The latest data shows that 25,091 people in England tested positive for Covid-19 at least once between 27 May and 2 June, up by 45% compared to the previous week.
The weekly statistics for NHS Test and Trace, which were published by the Department for Health and Social Care (10 June), showed that 3,757,528 people were tested at least once, which was ‘consistent with the previous week’.
This is the highest weekly number of people testing positive since the week ending 31 March 2021, it said.
Additionally, 89.9% of in-person tests were returned within 24 hours, while three-quarters (76.8%) of test results were received within 48 hours for home test kits and satellite test centres.
The report also showed that nine in every 10 of the 19,958 cases (92%) transferred to the contact tracing system were reached and asked to provide information about their contacts.
However, this meant that more than 1,500 people who tested positive could not be reached or did not provide contact details.
Of this group, four in five (15,821) were able to provide information about one or more close contacts, it said.
Yesterday, Health Secretary Matt Hancock confirmed that the delta variant first identified in India now comprises 91% of new Covid cases seen in the UK.
This comes after GP-led vaccination sites were told to bring forward second-dose appointments from 12 to eight weeks in a bid to tackle rising cases of the variant.

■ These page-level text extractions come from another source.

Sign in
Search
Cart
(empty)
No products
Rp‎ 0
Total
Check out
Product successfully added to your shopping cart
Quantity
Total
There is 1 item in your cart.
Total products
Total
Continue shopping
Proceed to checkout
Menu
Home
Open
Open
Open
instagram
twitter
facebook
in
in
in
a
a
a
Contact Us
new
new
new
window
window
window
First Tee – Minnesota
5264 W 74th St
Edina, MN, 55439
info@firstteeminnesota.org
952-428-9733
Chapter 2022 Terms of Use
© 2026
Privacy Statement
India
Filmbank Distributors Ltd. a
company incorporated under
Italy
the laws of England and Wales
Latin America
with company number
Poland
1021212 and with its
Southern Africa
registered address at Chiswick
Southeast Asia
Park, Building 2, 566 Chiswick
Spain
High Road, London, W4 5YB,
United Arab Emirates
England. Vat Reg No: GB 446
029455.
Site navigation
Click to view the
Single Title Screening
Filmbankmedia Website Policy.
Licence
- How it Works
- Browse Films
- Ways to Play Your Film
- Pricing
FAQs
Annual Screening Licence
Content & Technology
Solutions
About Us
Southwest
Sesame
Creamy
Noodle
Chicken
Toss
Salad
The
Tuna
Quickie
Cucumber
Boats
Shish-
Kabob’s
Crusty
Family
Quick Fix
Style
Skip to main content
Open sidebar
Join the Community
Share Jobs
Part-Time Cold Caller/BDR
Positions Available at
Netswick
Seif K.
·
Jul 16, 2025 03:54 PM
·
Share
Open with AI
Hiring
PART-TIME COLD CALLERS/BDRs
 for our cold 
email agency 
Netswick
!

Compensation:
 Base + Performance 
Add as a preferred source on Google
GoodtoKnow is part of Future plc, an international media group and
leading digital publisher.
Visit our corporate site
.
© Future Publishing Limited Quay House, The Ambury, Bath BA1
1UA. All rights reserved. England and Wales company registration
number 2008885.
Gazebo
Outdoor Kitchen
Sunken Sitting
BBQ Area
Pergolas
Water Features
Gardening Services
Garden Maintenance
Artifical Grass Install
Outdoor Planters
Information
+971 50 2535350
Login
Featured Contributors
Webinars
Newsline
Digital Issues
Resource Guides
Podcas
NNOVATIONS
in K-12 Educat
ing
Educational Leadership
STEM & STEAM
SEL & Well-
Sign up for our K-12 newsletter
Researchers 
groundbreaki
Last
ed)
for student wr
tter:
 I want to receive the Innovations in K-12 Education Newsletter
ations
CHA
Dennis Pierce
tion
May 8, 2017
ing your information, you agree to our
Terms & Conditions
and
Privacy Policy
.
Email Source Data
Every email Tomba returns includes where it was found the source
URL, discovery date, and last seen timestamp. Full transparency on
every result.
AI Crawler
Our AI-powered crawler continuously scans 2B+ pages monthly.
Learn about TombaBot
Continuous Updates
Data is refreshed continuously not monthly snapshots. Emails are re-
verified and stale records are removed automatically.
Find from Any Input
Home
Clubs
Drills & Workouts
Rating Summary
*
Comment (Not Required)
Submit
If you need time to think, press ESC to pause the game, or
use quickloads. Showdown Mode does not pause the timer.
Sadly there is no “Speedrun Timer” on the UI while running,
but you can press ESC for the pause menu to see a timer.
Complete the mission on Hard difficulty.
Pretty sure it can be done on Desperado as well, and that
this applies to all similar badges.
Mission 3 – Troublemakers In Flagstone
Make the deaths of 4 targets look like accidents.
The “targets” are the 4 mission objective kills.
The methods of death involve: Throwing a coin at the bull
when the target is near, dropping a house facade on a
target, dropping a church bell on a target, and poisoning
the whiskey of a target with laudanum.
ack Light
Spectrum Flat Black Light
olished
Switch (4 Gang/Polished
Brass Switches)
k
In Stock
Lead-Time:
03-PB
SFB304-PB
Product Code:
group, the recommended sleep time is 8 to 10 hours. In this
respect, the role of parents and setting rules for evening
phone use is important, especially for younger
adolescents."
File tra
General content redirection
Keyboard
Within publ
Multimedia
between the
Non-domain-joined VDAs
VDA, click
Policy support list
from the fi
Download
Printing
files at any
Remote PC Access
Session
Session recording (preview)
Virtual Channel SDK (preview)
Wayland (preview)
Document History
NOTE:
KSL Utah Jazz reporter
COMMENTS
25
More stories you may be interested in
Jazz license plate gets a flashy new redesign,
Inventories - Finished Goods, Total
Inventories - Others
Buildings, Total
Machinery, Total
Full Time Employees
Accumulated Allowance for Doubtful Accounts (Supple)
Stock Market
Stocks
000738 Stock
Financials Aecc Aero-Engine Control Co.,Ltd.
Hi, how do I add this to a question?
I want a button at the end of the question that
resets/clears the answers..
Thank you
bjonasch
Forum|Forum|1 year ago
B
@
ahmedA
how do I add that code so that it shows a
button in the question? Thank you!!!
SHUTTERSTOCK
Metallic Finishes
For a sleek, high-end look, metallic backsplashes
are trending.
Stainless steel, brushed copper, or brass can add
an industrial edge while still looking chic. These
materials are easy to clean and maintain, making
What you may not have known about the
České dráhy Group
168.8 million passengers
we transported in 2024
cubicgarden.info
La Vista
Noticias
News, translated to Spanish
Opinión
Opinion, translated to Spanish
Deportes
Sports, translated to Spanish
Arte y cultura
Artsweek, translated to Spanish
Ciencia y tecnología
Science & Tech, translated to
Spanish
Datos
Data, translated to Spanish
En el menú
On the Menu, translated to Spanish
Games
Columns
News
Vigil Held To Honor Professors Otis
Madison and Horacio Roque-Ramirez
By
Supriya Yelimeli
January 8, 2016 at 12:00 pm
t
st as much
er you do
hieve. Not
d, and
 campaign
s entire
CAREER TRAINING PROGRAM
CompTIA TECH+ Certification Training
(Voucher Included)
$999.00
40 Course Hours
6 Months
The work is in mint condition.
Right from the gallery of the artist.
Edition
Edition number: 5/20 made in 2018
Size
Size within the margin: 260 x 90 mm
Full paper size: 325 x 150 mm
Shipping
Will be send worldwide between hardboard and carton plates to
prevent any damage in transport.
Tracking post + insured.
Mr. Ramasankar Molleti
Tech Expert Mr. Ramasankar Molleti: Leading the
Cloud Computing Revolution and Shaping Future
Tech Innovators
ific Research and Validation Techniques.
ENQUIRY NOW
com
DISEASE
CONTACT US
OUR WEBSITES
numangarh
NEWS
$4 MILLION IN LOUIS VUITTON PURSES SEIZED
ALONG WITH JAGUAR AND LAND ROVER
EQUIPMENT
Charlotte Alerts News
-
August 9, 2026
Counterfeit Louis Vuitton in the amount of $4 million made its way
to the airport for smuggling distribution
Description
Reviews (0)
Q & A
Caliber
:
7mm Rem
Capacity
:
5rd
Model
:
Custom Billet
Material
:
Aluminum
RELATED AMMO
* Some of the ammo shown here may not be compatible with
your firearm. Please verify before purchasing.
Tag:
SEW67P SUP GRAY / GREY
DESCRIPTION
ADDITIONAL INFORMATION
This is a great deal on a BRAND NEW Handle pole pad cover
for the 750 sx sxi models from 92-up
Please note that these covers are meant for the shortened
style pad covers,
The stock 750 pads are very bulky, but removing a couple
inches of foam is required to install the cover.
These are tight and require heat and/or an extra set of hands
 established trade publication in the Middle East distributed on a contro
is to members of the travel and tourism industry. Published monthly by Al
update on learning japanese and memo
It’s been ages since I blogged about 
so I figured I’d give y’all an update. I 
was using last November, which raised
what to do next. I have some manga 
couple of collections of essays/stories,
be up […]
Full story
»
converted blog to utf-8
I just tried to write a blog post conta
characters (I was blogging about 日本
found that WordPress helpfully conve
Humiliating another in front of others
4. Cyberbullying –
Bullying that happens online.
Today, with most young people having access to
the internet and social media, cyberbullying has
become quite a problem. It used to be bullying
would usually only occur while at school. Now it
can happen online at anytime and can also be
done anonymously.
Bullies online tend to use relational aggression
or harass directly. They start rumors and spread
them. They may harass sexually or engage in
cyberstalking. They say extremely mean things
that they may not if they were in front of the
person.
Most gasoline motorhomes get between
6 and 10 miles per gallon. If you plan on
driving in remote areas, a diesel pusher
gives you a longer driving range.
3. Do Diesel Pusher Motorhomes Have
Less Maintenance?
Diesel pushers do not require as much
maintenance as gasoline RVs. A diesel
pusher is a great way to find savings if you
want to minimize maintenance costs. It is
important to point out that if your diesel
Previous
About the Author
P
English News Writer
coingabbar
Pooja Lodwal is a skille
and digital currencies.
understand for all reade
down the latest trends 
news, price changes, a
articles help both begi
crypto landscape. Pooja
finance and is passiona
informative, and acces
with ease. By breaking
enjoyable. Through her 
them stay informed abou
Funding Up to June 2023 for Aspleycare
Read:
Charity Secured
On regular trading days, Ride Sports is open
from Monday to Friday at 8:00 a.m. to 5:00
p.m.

‘Precarious position’ to further ease restrictions
Danny Mortimer, deputy chief executive of the NHS Confederation, said the country is now in an ‘extremely precarious position’, adding that ‘even a slight increase’ in hospital admissions could put recovery efforts at risk.
‘With 45 per cent more infections week-on-week, pressure is mounting. Covid-19 hospital admissions are already going up and that will put capacity under strain, especially as the latest performance figures showed 5.1 million people are waiting to start treatment,’ he said.
The Government should be ready to push back the 21 June deadline for further easing restrictions to ‘help abate rising infections, ease pressure on the NHS and keep the public safe’, he said.
Meanwhile, Chris Hopson, chief executive of NHS Providers, said the figures were concerning, given the increased number of hospitalisations in the North West.
It highlights ‘clear room for improvement in NHS Test and Trace, as over 5,000 people who tested positive were not transferred into the system’, he said.
Recent data indicated that patients in the North West of England have had the highest rate of GP clinical diagnoses or positive tests for Covid-19 since the start of the pandemic.